■ Extrait cité ■

De « Premier ministre candidat à la présidentielle » il y a encore six mois, Manuel Valls se retrouve aujourd’hui « sans parti fixe » pour les élections législatives. Récit d’une ascension politique arrêtée en plein vol.
Lundi 5 décembre 2016, Manuel Valls officialise sa candidature à l’élection présidentielle depuis Évry, ville dont il a été maire pendant onze années. Quelques jours plus tôt, le président François Hollande avait annoncé qu’il ne briguerait pas un second mandat. Une première dans l’histoire de la Ve République. Le renoncement du chef de l’État ouvre potentiellement une autoroute pour ce candidat de substitution. Il n’en est rien.
À gauche, il est loin de faire l’unanimité. Valls a longtemps parlé de « deux gauches irréconciliables », alors forcément un grand nombre de cadres du PS ironisent sur sa capacité à rassembler. Présent tout au long du quinquennat (d’abord ministre de l’Intérieur puis Premier ministre), il doit en outre porter le bilan d’un président sortant très impopulaire. Malgré tout, il est persuadé d’être en mesure de remporter la primaire de la gauche, condition pour être le candidat du PS. Il est finalement battu fin janvier à l’issue du second tour par Benoît Hamon, ex-ministre frondeur, et candidat « à gauche de la gauche ».

Enregistrements issus d'une collecte de données:
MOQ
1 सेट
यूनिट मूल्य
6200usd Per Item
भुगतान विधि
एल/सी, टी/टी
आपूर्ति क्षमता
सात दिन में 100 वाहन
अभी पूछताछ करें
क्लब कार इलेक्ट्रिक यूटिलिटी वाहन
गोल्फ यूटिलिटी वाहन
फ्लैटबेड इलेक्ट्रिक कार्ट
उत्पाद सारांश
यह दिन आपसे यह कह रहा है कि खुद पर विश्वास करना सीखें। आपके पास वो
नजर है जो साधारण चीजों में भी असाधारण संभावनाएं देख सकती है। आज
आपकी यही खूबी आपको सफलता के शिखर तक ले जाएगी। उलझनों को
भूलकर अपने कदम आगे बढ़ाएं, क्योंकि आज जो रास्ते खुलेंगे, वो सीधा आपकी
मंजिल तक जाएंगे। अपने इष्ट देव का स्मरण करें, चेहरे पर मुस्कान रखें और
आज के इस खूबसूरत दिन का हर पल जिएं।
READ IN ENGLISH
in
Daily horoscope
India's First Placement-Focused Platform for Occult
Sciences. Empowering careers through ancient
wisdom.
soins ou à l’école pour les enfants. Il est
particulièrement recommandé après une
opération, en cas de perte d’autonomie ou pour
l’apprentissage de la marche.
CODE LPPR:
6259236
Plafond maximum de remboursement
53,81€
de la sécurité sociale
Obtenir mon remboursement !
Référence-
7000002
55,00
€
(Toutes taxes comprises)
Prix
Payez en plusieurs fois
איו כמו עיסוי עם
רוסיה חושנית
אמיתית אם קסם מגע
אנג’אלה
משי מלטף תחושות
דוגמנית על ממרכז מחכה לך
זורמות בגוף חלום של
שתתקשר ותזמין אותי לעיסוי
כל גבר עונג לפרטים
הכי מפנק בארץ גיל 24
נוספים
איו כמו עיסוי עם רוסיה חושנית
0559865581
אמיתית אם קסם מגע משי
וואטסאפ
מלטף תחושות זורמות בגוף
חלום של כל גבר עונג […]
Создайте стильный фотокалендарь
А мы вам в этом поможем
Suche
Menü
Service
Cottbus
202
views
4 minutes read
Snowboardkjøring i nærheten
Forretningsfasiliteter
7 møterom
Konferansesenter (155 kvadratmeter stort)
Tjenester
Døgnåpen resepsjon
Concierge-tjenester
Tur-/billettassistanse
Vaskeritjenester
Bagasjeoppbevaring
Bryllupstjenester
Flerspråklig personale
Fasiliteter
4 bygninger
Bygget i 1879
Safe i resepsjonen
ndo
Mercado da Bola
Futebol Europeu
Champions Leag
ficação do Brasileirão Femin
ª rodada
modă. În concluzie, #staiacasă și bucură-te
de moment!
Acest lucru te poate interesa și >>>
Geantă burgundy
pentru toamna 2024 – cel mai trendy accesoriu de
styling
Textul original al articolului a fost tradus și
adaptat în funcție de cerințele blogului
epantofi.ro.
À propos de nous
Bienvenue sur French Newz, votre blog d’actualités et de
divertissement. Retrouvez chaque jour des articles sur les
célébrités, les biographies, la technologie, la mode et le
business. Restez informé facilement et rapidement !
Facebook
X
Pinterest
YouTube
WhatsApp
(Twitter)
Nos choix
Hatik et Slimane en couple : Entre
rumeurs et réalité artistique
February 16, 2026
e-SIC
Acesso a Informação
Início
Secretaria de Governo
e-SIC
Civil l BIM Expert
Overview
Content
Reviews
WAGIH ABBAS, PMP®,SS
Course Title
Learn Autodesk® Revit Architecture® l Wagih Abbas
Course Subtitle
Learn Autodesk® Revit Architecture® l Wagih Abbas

■ Consigne 1 ■
Recopiez à l'identique le passage de l'article sur Manuel Valls qui va de « Lundi 5 décembre » jusqu'à « n’en est rien. ».
■ Consigne 2 ■
Rédigez la suite de l'article sur Manuel Valls en reprenant après sa dernière phrase.

■ Zone de réponse 1 ■
Lundi 5 décembre 2016, Manuel Valls officialise sa candidature à l’élection présidentielle depuis Évry, ville dont il a été maire pendant onze années. Quelques jours plus tôt, le président François Hollande avait annoncé qu’il ne briguerait pas un second mandat. Une première dans l’histoire de la Ve République. Le renoncement du chef de l’État ouvre potentiellement une autoroute pour ce candidat de substitution. Il n’en est rien.

■ Zone de réponse 2 ■
Un traître
Au soir de sa défaite, il promet d’être loyal, de respecter les règles de la primaire et de soutenir le candidat vainqueur. Mais il sèche l’investiture de Benoît Hamon. Puis disparaît des radars médiatiques pour digérer son échec.
En mars, alors que le candidat socialiste dégringole dans les sondages, il enfonce le clou en refusant de lui apporter son parrainage. Valls trahit le règlement de la primaire, auquel il s’était pourtant engagé.
Quelques jours plus tard, il franchit le rubicon et appelle à voter Emmanuel Macron dès le premier tour de l’élection ! Une partie du PS s’indigne, l’accuse d’être un traître et demande son exclusion. Mais à la direction du parti, on préfère -officiellement- calmer le jeu.
Le premier secrétaire du parti Jean-Christophe Cambadélis se contente d’un communiqué laconique dans lequel il se dit « triste » de la décision de Manuel Valls, et appelle « tous les socialistes au calme » et « au respect de leurs principes et de leur cohérence pour une gauche qui gouverne et qui transforme ».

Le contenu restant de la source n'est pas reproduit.